In broad terms, the circular approach is a framework that takes insights from living systems. It considers that our systems should work like organisms, processing nutrients that can be fed back into the cycle, whether biological or technical, hence the ‘closed loop’ term usually associated with it.
In short, a circular economy closes resource loops and mimics the natural ecosystem. The ecological and social impact of actions need to be carefully considered and renewable energy used to make a circular economy truly happen.

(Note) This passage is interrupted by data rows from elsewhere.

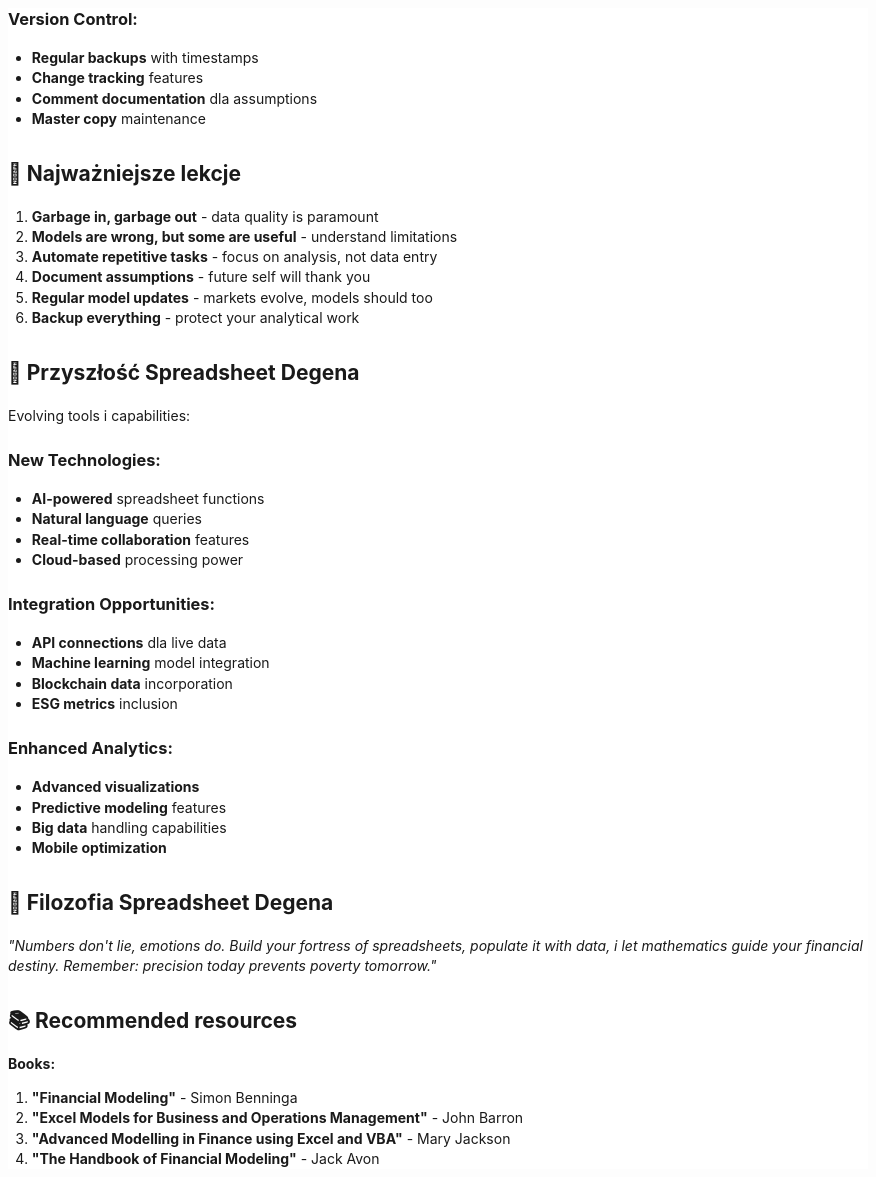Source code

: ### Version Control:
- **Regular backups** with timestamps
- **Change tracking** features
- **Comment documentation** dla assumptions
- **Master copy** maintenance

## 🎯 Najważniejsze lekcje

1. **Garbage in, garbage out** - data quality is paramount
2. **Models are wrong, but some are useful** - understand limitations
3. **Automate repetitive tasks** - focus on analysis, not data entry
4. **Document assumptions** - future self will thank you
5. **Regular model updates** - markets evolve, models should too
6. **Backup everything** - protect your analytical work

## 🔮 Przyszłość Spreadsheet Degena

Evolving tools i capabilities:

### New Technologies:
- **AI-powered** spreadsheet functions
- **Natural language** queries
- **Real-time collaboration** features
- **Cloud-based** processing power

### Integration Opportunities:
- **API connections** dla live data
- **Machine learning** model integration
- **Blockchain data** incorporation
- **ESG metrics** inclusion

### Enhanced Analytics:
- **Advanced visualizations**
- **Predictive modeling** features
- **Big data** handling capabilities
- **Mobile optimization**

## 💭 Filozofia Spreadsheet Degena

*"Numbers don't lie, emotions do. Build your fortress of spreadsheets, populate it with data, i let mathematics guide your financial destiny. Remember: precision today prevents poverty tomorrow."*

## 📚 Recommended resources

**Books:**
1. **"Financial Modeling"** - Simon Benninga
2. **"Excel Models for Business and Operations Management"** - John Barron
3. **"Advanced Modelling in Finance using Excel and VBA"** - Mary Jackson
4. **"The Handbook of Financial Modeling"** - Jack Avon
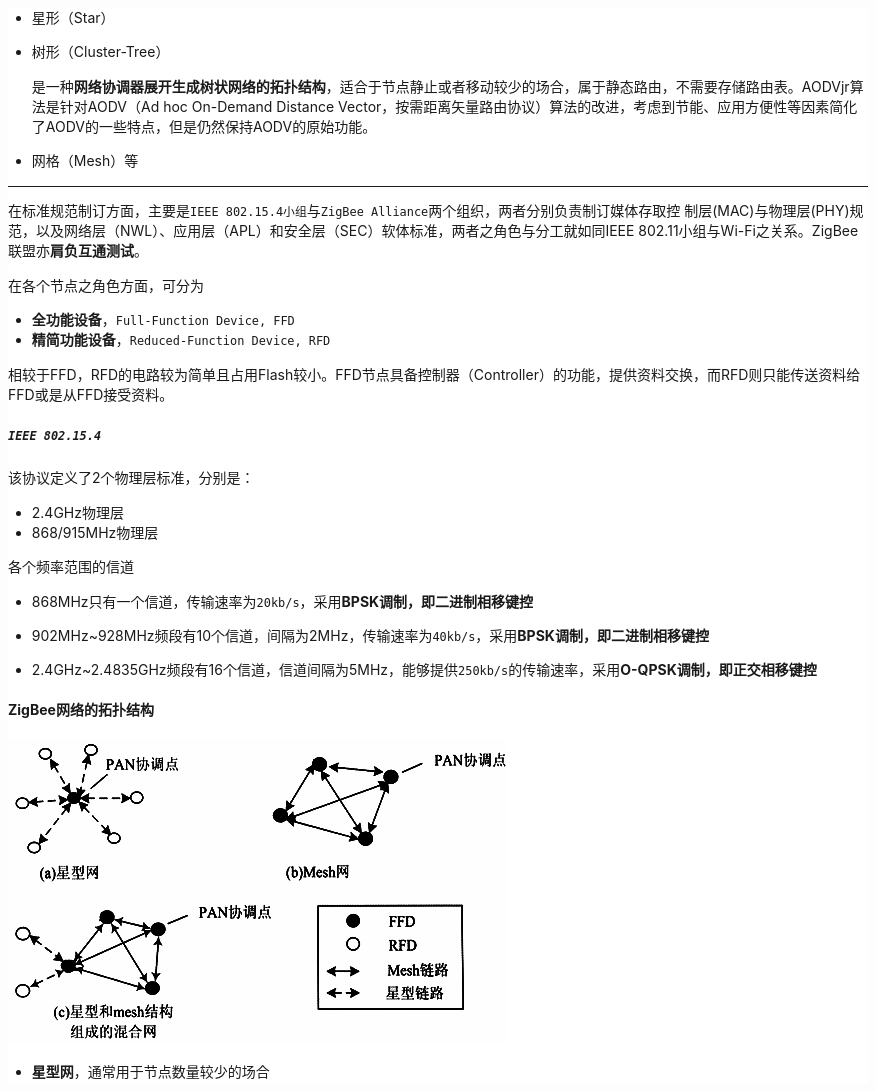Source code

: - 星形（Star）

- 树形（Cluster-Tree）

    是一种**网络协调器展开生成树状网络的拓扑结构**，适合于节点静止或者移动较少的场合，属于静态路由，不需要存储路由表。AODVjr算法是针对AODV（Ad hoc On-Demand Distance Vector，按需距离矢量路由协议）算法的改进，考虑到节能、应用方便性等因素简化了AODV的一些特点，但是仍然保持AODV的原始功能。

- 网格（Mesh）等

***

在标准规范制订方面，主要是`IEEE 802.15.4小组`与`ZigBee Alliance`两个组织，两者分别负责制订媒体存取控
制层(MAC)与物理层(PHY)规范，以及网络层（NWL）、应用层（APL）和安全层（SEC）软体标准，两者之角色与分工就如同IEEE 802.11小组与Wi-Fi之关系。ZigBee联盟亦**肩负互通测试**。

在各个节点之角色方面，可分为

- **全功能设备**，`Full-Function Device, FFD`
- **精简功能设备**，`Reduced-Function Device, RFD`

相较于FFD，RFD的电路较为简单且占用Flash较小。FFD节点具备控制器（Controller）的功能，提供资料交换，而RFD则只能传送资料给FFD或是从FFD接受资料。

##### `IEEE 802.15.4`

该协议定义了2个物理层标准，分别是：

- 2.4GHz物理层
- 868/915MHz物理层

各个频率范围的信道

- 868MHz只有一个信道，传输速率为`20kb/s`，采用**BPSK调制，即二进制相移键控**

- 902MHz~928MHz频段有10个信道，间隔为2MHz，传输速率为`40kb/s`，采用**BPSK调制，即二进制相移键控**
- 2.4GHz~2.4835GHz频段有16个信道，信道间隔为5MHz，能够提供`250kb/s`的传输速率，采用**O-QPSK调制，即正交相移键控**

#### ZigBee网络的拓扑结构

<img src="./images/ZigBee网络的拓扑结构.png" style="zoom:100%;" alt="ZigBee网络的拓扑结构" />

- **星型网**，通常用于节点数量较少的场合
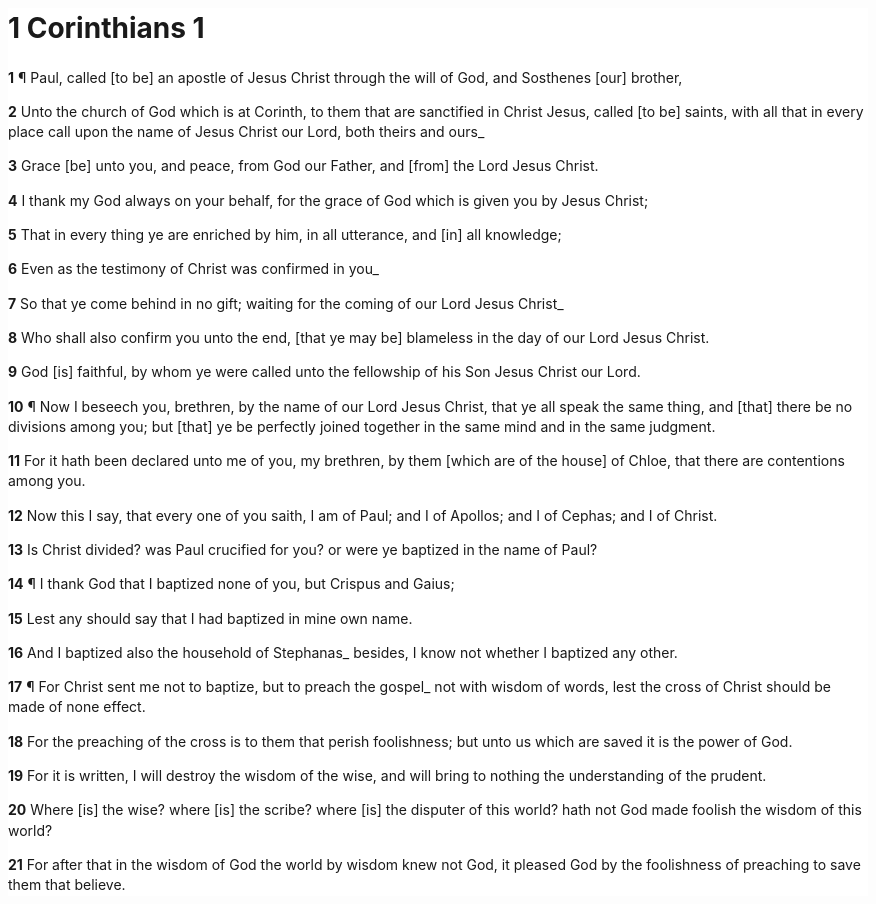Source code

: # 1 Corinthians 1

**1** ¶ Paul, called [to be] an apostle of Jesus Christ through the will of God, and Sosthenes [our] brother,

**2** Unto the church of God which is at Corinth, to them that are sanctified in Christ Jesus, called [to be] saints, with all that in every place call upon the name of Jesus Christ our Lord, both theirs and ours_

**3** Grace [be] unto you, and peace, from God our Father, and [from] the Lord Jesus Christ.

**4** I thank my God always on your behalf, for the grace of God which is given you by Jesus Christ;

**5** That in every thing ye are enriched by him, in all utterance, and [in] all knowledge;

**6** Even as the testimony of Christ was confirmed in you_

**7** So that ye come behind in no gift; waiting for the coming of our Lord Jesus Christ_

**8** Who shall also confirm you unto the end, [that ye may be] blameless in the day of our Lord Jesus Christ.

**9** God [is] faithful, by whom ye were called unto the fellowship of his Son Jesus Christ our Lord.

**10** ¶ Now I beseech you, brethren, by the name of our Lord Jesus Christ, that ye all speak the same thing, and [that] there be no divisions among you; but [that] ye be perfectly joined together in the same mind and in the same judgment.

**11** For it hath been declared unto me of you, my brethren, by them [which are of the house] of Chloe, that there are contentions among you.

**12** Now this I say, that every one of you saith, I am of Paul; and I of Apollos; and I of Cephas; and I of Christ.

**13** Is Christ divided? was Paul crucified for you? or were ye baptized in the name of Paul?

**14** ¶ I thank God that I baptized none of you, but Crispus and Gaius;

**15** Lest any should say that I had baptized in mine own name.

**16** And I baptized also the household of Stephanas_ besides, I know not whether I baptized any other.

**17** ¶ For Christ sent me not to baptize, but to preach the gospel_ not with wisdom of words, lest the cross of Christ should be made of none effect.

**18** For the preaching of the cross is to them that perish foolishness; but unto us which are saved it is the power of God.

**19** For it is written, I will destroy the wisdom of the wise, and will bring to nothing the understanding of the prudent.

**20** Where [is] the wise? where [is] the scribe? where [is] the disputer of this world? hath not God made foolish the wisdom of this world?

**21** For after that in the wisdom of God the world by wisdom knew not God, it pleased God by the foolishness of preaching to save them that believe.
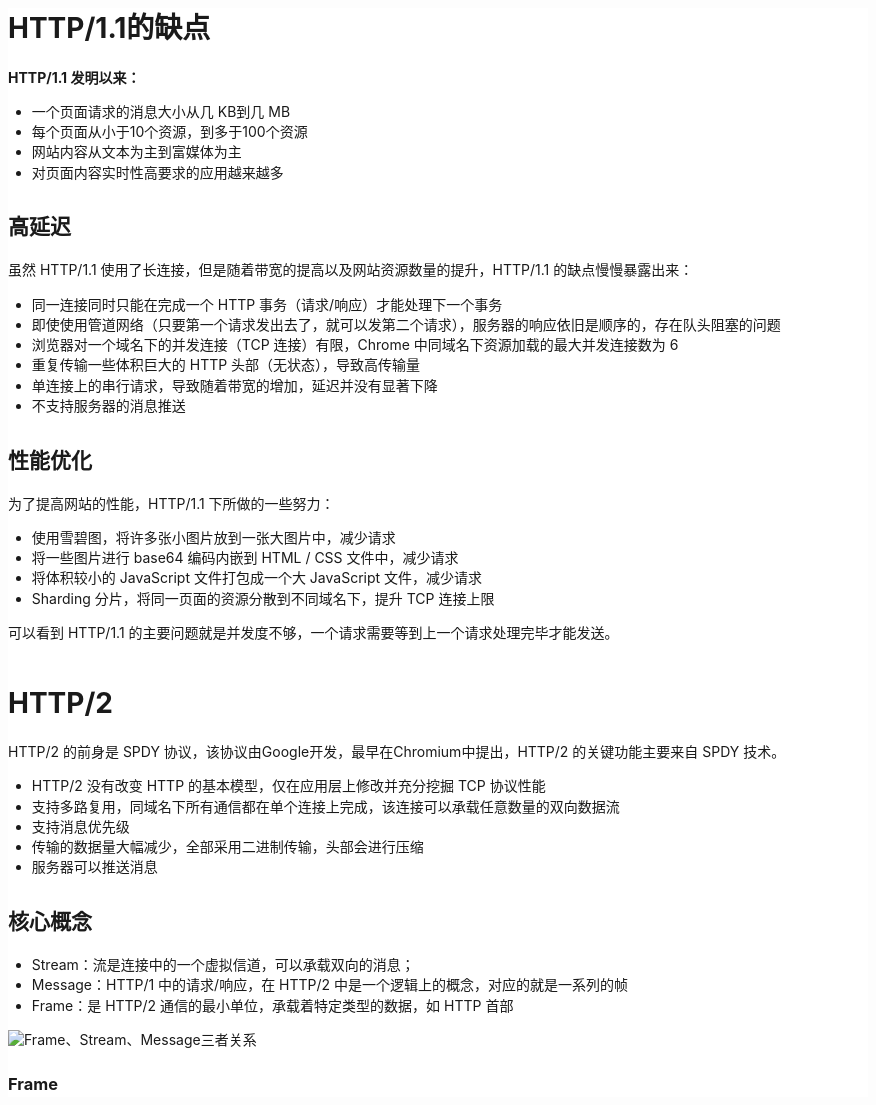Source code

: # HTTP/1.1的缺点

**HTTP/1.1 发明以来：**

- 一个页面请求的消息大小从几 KB到几 MB
- 每个页面从小于10个资源，到多于100个资源
- 网站内容从文本为主到富媒体为主
- 对页面内容实时性高要求的应用越来越多

## 高延迟

虽然 HTTP/1.1 使用了长连接，但是随着带宽的提高以及网站资源数量的提升，HTTP/1.1 的缺点慢慢暴露出来：

- 同一连接同时只能在完成一个 HTTP 事务（请求/响应）才能处理下一个事务
- 即使使用管道网络（只要第一个请求发出去了，就可以发第二个请求），服务器的响应依旧是顺序的，存在队头阻塞的问题
- 浏览器对一个域名下的并发连接（TCP 连接）有限，Chrome 中同域名下资源加载的最大并发连接数为 6
- 重复传输一些体积巨大的 HTTP 头部（无状态），导致高传输量
- 单连接上的串行请求，导致随着带宽的增加，延迟并没有显著下降
- 不支持服务器的消息推送

## 性能优化

为了提高网站的性能，HTTP/1.1 下所做的一些努力：

- 使用雪碧图，将许多张小图片放到一张大图片中，减少请求
- 将一些图片进行 base64 编码内嵌到 HTML / CSS 文件中，减少请求
- 将体积较小的 JavaScript 文件打包成一个大 JavaScript 文件，减少请求
- Sharding 分片，将同一页面的资源分散到不同域名下，提升 TCP 连接上限

可以看到 HTTP/1.1 的主要问题就是并发度不够，一个请求需要等到上一个请求处理完毕才能发送。

# HTTP/2

HTTP/2 的前身是 SPDY 协议，该协议由Google开发，最早在Chromium中提出，HTTP/2 的关键功能主要来自 SPDY 技术。

- HTTP/2 没有改变 HTTP 的基本模型，仅在应用层上修改并充分挖掘 TCP 协议性能
- 支持多路复用，同域名下所有通信都在单个连接上完成，该连接可以承载任意数量的双向数据流
- 支持消息优先级
- 传输的数据量大幅减少，全部采用二进制传输，头部会进行压缩
- 服务器可以推送消息

## 核心概念

- Stream：流是连接中的一个虚拟信道，可以承载双向的消息；
- Message：HTTP/1 中的请求/响应，在 HTTP/2 中是一个逻辑上的概念，对应的就是一系列的帧
- Frame：是 HTTP/2 通信的最小单位，承载着特定类型的数据，如 HTTP 首部

![Frame、Stream、Message三者关系](http://oss.xiefeng.tech/img/20210330114734.png)

### Frame
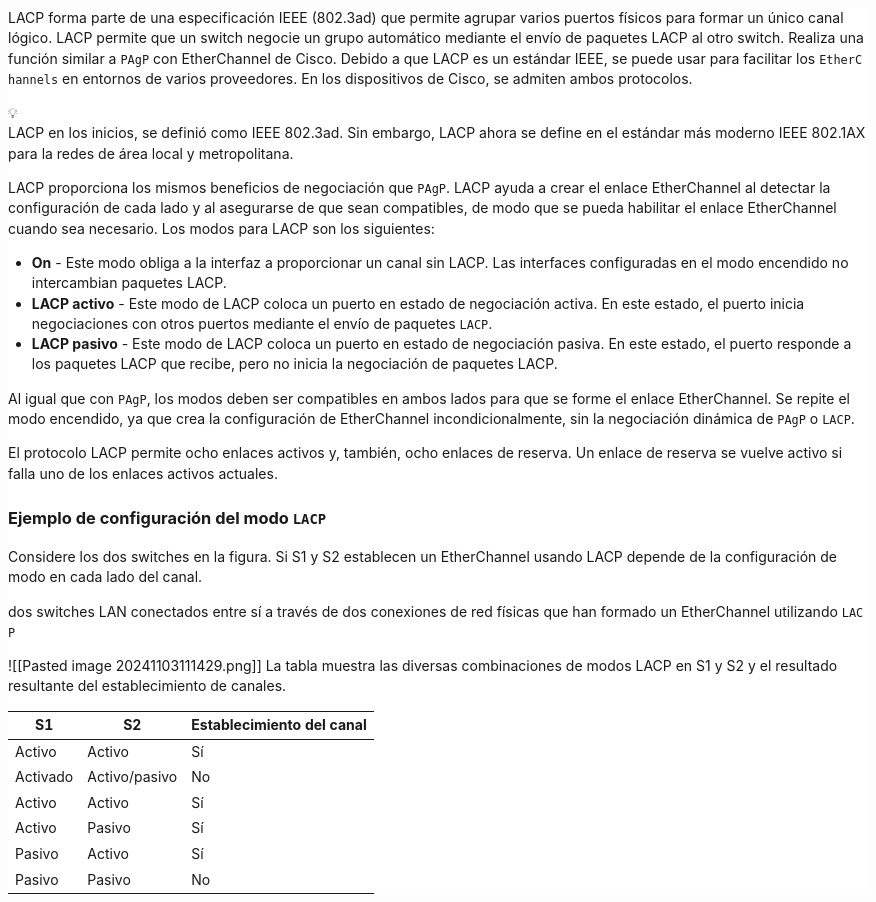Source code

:LACP forma parte de una especificación IEEE (802.3ad) que permite agrupar varios puertos físicos para formar un único canal lógico. LACP permite que un switch negocie un grupo automático mediante el envío de paquetes LACP al otro switch. Realiza una función similar a `PAgP` con EtherChannel de Cisco. Debido a que LACP es un estándar IEEE, se puede usar para facilitar los `EtherChannels` en entornos de varios proveedores. En los dispositivos de Cisco, se admiten ambos protocolos.

<div class="tip-card">
        <div class="icon">💡</div>
        <div class="content">
            LACP en los inicios, se definió como IEEE 802.3ad. Sin embargo, LACP ahora se define en el estándar más moderno IEEE 802.1AX para la redes de área local y metropolitana.
        </div>
    </div>

LACP proporciona los mismos beneficios de negociación que `PAgP`. LACP ayuda a crear el enlace EtherChannel al detectar la configuración de cada lado y al asegurarse de que sean compatibles, de modo que se pueda habilitar el enlace EtherChannel cuando sea necesario. Los modos para LACP son los siguientes:

- **On** - Este modo obliga a la interfaz a proporcionar un canal sin LACP. Las interfaces configuradas en el modo encendido no intercambian paquetes LACP.
- **LACP activo** - Este modo de LACP coloca un puerto en estado de negociación activa. En este estado, el puerto inicia negociaciones con otros puertos mediante el envío de paquetes `LACP`.
- **LACP pasivo** - Este modo de LACP coloca un puerto en estado de negociación pasiva. En este estado, el puerto responde a los paquetes LACP que recibe, pero no inicia la negociación de paquetes LACP.

Al igual que con `PAgP`, los modos deben ser compatibles en ambos lados para que se forme el enlace EtherChannel. Se repite el modo encendido, ya que crea la configuración de EtherChannel incondicionalmente, sin la negociación dinámica de `PAgP` o `LACP`.

El protocolo LACP permite ocho enlaces activos y, también, ocho enlaces de reserva. Un enlace de reserva se vuelve activo si falla uno de los enlaces activos actuales.
### Ejemplo de configuración del modo `LACP`

Considere los dos switches en la figura. Si S1 y S2 establecen un EtherChannel usando LACP depende de la configuración de modo en cada lado del canal.

dos switches LAN conectados entre sí a través de dos conexiones de red físicas que han formado un EtherChannel utilizando `LACP`

![[Pasted image 20241103111429.png]]
La tabla muestra las diversas combinaciones de modos LACP en S1 y S2 y el resultado resultante del establecimiento de canales.

|**S1**|**S2**|**Establecimiento del canal**|
|---|---|---|
|Activo|Activo|Sí|
|Activado|Activo/pasivo|No|
|Activo|Activo|Sí|
|Activo|Pasivo|Sí|
|Pasivo|Activo|Sí|
|Pasivo|Pasivo|No|
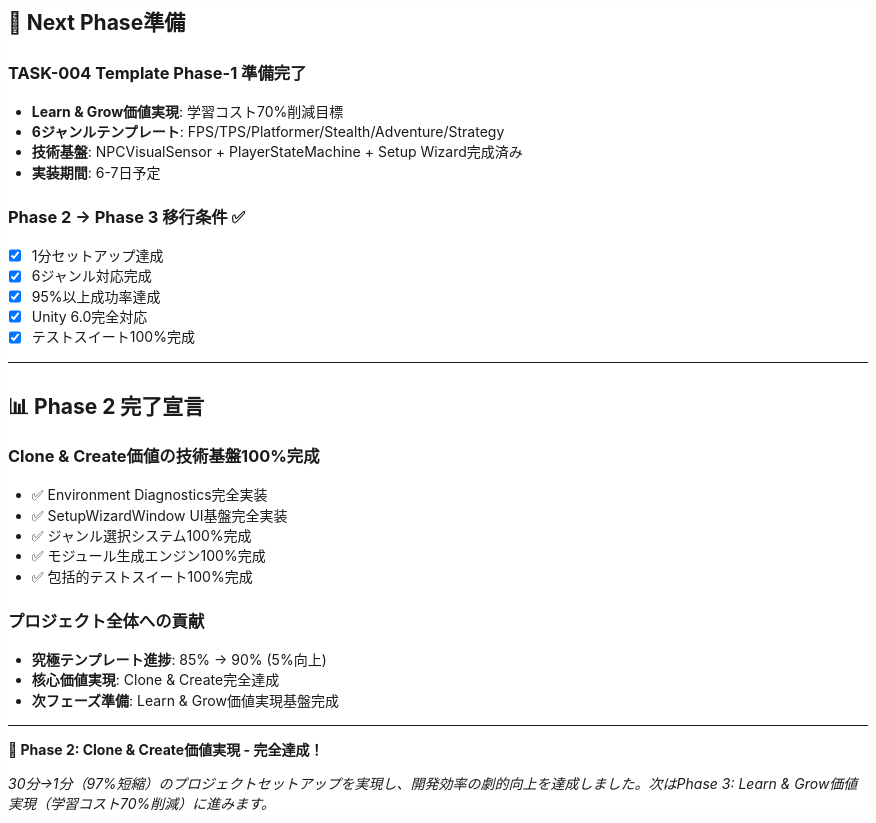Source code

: 
## 🚀 Next Phase準備

### **TASK-004 Template Phase-1 準備完了**
- **Learn & Grow価値実現**: 学習コスト70%削減目標
- **6ジャンルテンプレート**: FPS/TPS/Platformer/Stealth/Adventure/Strategy
- **技術基盤**: NPCVisualSensor + PlayerStateMachine + Setup Wizard完成済み
- **実装期間**: 6-7日予定

### **Phase 2 → Phase 3 移行条件** ✅
- [x] 1分セットアップ達成
- [x] 6ジャンル対応完成
- [x] 95%以上成功率達成
- [x] Unity 6.0完全対応
- [x] テストスイート100%完成

---

## 📊 Phase 2 完了宣言

### **Clone & Create価値の技術基盤100%完成**
- ✅ Environment Diagnostics完全実装
- ✅ SetupWizardWindow UI基盤完全実装  
- ✅ ジャンル選択システム100%完成
- ✅ モジュール生成エンジン100%完成
- ✅ 包括的テストスイート100%完成

### **プロジェクト全体への貢献**
- **究極テンプレート進捗**: 85% → 90% (5%向上)
- **核心価値実現**: Clone & Create完全達成
- **次フェーズ準備**: Learn & Grow価値実現基盤完成

---

**🎉 Phase 2: Clone & Create価値実現 - 完全達成！**

*30分→1分（97%短縮）のプロジェクトセットアップを実現し、開発効率の劇的向上を達成しました。次はPhase 3: Learn & Grow価値実現（学習コスト70%削減）に進みます。*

This then results in an economy where materials are managed and recycled efficiently, they run on renewable energy and there is no negative impact on the ecosystem or human life.
It is estimated around 600 million tonnes of products and materials enter the UK economy each year of which only 115 million tonnes gets recycled. By pursuing opportunities for re-use, the UK could reduce it reliance on raw materials by as much as 20% by 2020.
The circular economy is defiantly here to stay. All that needs to happen is for companies to build it into the core of their thinking so it becomes second nature. The economic benefits speak for themselves. The Department for Environment, Food and Rural Affairs (Defra) calculates that the benefit to UK businesses could be as high as £23 billion per year through low cost or no cost improvements in the efficient use of resources, whilst some estimates of the global value of resource efficiency could eventually reach $3.7 trillion per year.